#### Records for this task ####
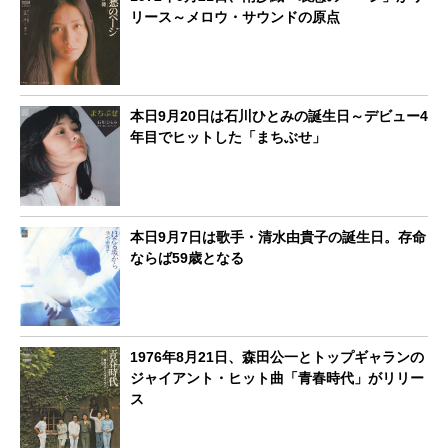
リース～メロウ・サウンドの原点
本日9月20日は石川ひとみの誕生日～デビュー4
年目でヒットした「まちぶせ」
本日9月7日は歌手・清水由貴子の誕生日。存命
ならば59歳となる
1976年8月21日、森田公一とトップギャランの
ジャイアント・ヒット曲「青春時代」がリリー
ス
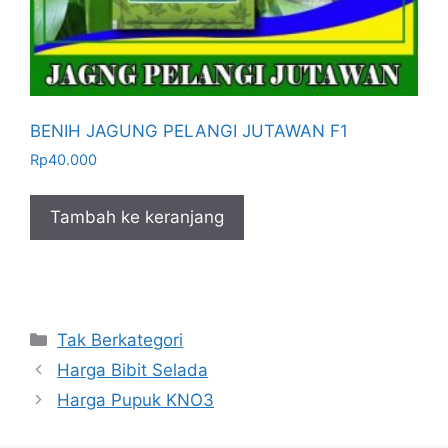
BENIH JAGUNG PELANGI JUTAWAN F1
Rp
40.000
Tambah ke keranjang
Kategori
Tak Berkategori
Harga Bibit Selada
Harga Pupuk KNO3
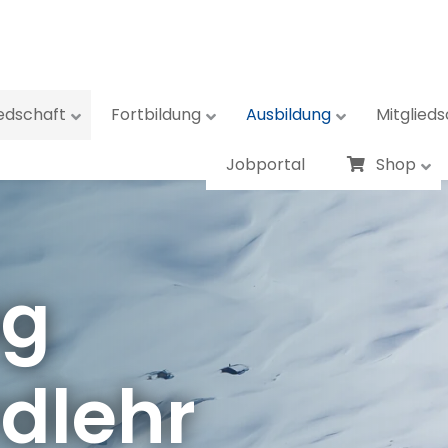
iedschaft
Fortbildung
Ausbildung
Mitglieds
Jobportal
Shop
ng
dlehr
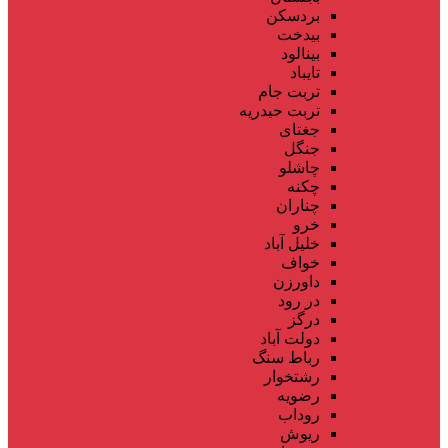
بردسکن
بیدخت
بینالود
تایباد
تربت جام
تربت حیدریه
جغتای
جنگل
چاشلو
چکنه
چناران
خرو
خلیل آباد
خواف
داورزن
در رود
درگز
دولت آباد
رباط سنگ
رشتخوار
رضویه
روداب
ریوش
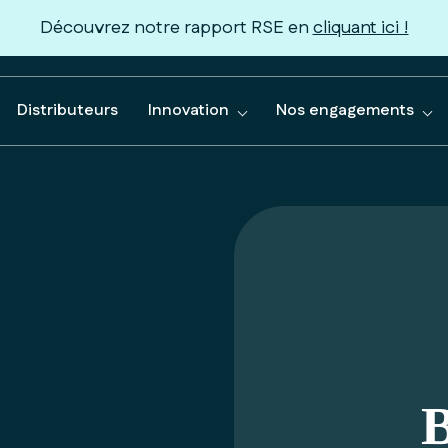
Découvrez notre rapport RSE en
cliquant ici !
Distributeurs
Innovation
Nos engagements
B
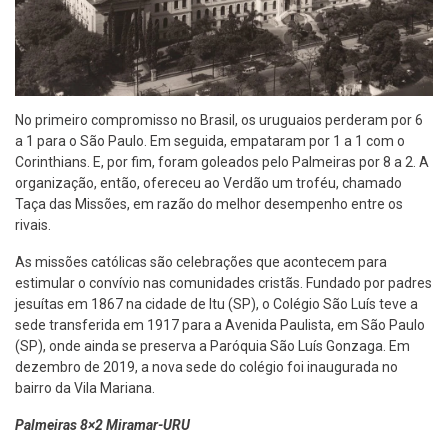
No primeiro compromisso no Brasil, os uruguaios perderam por 6
a 1 para o São Paulo. Em seguida, empataram por 1 a 1 com o
Corinthians. E, por fim, foram goleados pelo Palmeiras por 8 a 2. A
organização, então, ofereceu ao Verdão um troféu, chamado
Taça das Missões, em razão do melhor desempenho entre os
rivais.
As missões católicas são celebrações que acontecem para
estimular o convívio nas comunidades cristãs. Fundado por padres
jesuítas em 1867 na cidade de Itu (SP), o Colégio São Luís teve a
sede transferida em 1917 para a Avenida Paulista, em São Paulo
(SP), onde ainda se preserva a Paróquia São Luís Gonzaga. Em
dezembro de 2019, a nova sede do colégio foi inaugurada no
bairro da Vila Mariana.
Palmeiras 8×2 Miramar-URU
####
» Task statement
In the records above, collect each line with "Palmeiras".

» Response area
Corinthians. E, por fim, foram goleados pelo Palmeiras por 8 a 2. A
Palmeiras 8×2 Miramar-URU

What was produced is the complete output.